Stored data:
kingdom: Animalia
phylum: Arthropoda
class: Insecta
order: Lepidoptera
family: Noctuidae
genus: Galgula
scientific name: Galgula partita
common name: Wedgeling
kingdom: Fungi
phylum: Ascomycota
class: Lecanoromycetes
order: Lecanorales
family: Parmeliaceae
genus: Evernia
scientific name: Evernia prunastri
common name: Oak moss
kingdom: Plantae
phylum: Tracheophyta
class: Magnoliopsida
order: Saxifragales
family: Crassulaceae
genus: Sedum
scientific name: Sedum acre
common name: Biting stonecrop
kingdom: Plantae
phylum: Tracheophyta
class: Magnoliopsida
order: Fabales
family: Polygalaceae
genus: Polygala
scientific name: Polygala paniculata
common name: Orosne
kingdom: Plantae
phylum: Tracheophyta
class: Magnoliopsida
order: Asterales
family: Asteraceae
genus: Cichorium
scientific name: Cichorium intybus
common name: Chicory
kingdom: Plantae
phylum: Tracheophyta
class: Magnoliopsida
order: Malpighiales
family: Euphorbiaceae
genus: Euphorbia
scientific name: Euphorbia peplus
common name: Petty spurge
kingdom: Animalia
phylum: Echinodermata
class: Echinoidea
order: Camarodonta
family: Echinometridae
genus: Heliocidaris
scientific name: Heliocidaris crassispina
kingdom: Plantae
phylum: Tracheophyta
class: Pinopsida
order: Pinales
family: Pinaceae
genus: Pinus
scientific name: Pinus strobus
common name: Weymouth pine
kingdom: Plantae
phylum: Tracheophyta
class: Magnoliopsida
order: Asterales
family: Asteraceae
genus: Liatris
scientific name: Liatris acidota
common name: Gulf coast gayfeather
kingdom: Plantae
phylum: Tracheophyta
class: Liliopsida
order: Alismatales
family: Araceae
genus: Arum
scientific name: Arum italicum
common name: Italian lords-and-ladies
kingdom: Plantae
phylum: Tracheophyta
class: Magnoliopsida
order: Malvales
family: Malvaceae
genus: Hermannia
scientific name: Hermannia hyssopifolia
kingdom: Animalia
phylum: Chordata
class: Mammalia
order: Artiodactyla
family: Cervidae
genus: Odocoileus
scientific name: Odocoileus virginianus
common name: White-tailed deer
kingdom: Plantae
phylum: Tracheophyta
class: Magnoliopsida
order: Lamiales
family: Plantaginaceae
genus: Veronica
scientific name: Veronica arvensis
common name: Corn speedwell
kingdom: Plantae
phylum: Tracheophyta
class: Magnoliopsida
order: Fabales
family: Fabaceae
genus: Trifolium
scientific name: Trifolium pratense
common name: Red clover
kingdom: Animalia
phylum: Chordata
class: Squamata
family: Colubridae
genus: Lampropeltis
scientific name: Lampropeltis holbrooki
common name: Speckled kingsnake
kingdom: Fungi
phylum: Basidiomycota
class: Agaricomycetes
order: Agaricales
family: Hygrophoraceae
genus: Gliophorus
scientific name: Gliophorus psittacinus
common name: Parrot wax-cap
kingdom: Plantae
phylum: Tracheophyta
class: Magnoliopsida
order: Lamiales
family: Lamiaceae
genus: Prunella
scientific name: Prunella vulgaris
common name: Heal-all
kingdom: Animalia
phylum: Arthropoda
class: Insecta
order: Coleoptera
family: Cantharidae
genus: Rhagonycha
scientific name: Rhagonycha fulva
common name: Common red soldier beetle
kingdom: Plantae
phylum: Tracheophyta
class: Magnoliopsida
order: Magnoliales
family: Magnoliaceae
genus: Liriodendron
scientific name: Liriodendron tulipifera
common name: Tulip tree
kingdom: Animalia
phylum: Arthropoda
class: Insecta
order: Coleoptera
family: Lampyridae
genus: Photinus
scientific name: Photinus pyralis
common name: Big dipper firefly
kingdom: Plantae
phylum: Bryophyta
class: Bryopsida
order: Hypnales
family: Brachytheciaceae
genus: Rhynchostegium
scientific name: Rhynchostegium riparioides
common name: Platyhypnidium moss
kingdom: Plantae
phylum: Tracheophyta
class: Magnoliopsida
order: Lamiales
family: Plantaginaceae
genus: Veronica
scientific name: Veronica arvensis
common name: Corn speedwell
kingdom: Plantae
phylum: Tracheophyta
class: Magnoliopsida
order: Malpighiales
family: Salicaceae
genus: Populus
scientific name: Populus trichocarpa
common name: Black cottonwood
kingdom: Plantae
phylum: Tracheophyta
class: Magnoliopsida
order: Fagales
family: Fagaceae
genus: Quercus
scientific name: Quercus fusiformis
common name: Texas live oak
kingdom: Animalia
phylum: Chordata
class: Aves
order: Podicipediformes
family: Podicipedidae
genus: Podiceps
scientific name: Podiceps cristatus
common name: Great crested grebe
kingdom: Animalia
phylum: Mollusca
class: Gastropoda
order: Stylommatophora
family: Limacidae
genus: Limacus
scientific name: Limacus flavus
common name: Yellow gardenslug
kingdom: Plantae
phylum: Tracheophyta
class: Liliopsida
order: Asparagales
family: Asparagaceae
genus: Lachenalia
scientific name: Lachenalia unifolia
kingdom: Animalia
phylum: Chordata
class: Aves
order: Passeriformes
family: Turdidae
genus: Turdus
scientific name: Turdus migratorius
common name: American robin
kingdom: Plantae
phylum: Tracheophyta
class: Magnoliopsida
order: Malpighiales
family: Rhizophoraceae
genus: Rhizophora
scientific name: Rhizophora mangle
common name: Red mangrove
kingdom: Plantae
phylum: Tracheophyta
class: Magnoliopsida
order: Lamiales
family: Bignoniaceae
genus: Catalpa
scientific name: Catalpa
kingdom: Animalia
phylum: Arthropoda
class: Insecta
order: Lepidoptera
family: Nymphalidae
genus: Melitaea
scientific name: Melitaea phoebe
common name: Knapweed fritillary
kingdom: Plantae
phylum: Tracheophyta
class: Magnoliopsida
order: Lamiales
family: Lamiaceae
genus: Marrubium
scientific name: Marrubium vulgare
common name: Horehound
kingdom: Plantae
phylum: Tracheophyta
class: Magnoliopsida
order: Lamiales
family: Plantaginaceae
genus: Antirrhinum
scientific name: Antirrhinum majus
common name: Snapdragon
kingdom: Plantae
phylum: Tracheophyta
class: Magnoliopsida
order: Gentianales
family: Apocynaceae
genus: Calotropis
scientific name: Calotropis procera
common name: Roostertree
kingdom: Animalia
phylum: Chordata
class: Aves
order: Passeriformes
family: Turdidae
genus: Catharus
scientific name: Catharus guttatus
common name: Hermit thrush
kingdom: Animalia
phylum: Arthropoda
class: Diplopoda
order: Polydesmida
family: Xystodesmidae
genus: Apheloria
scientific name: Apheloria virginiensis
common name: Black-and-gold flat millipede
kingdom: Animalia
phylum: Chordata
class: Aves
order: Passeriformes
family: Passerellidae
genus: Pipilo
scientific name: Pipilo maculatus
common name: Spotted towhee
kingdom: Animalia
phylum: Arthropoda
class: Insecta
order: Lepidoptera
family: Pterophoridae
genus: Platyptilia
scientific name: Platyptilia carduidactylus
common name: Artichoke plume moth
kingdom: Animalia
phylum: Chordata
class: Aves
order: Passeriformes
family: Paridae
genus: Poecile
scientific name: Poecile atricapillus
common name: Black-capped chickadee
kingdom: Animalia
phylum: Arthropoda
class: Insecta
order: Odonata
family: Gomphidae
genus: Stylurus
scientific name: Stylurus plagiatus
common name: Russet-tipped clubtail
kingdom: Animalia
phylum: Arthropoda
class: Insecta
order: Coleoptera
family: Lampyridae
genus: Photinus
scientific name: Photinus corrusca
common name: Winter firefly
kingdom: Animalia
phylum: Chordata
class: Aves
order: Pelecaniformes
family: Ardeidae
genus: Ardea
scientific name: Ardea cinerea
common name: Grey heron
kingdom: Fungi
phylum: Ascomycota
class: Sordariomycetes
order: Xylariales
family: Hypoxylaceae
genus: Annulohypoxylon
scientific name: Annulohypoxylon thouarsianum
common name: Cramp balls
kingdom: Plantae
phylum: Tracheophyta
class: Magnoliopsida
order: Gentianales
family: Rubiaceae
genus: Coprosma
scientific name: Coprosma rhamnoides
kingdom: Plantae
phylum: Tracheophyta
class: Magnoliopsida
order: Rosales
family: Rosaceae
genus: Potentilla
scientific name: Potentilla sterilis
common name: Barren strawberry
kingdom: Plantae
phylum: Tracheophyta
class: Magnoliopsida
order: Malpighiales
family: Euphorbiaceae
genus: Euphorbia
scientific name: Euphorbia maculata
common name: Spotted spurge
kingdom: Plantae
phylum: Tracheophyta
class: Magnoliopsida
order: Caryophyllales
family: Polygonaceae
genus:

Given problem:
Please copy the lines from the start of the items through the line containing "genus: Polygala", both included, without changing anything.

Task response:
kingdom: Animalia
phylum: Arthropoda
class: Insecta
order: Lepidoptera
family: Noctuidae
genus: Galgula
scientific name: Galgula partita
common name: Wedgeling
kingdom: Fungi
phylum: Ascomycota
class: Lecanoromycetes
order: Lecanorales
family: Parmeliaceae
genus: Evernia
scientific name: Evernia prunastri
common name: Oak moss
kingdom: Plantae
phylum: Tracheophyta
class: Magnoliopsida
order: Saxifragales
family: Crassulaceae
genus: Sedum
scientific name: Sedum acre
common name: Biting stonecrop
kingdom: Plantae
phylum: Tracheophyta
class: Magnoliopsida
order: Fabales
family: Polygalaceae
genus: Polygala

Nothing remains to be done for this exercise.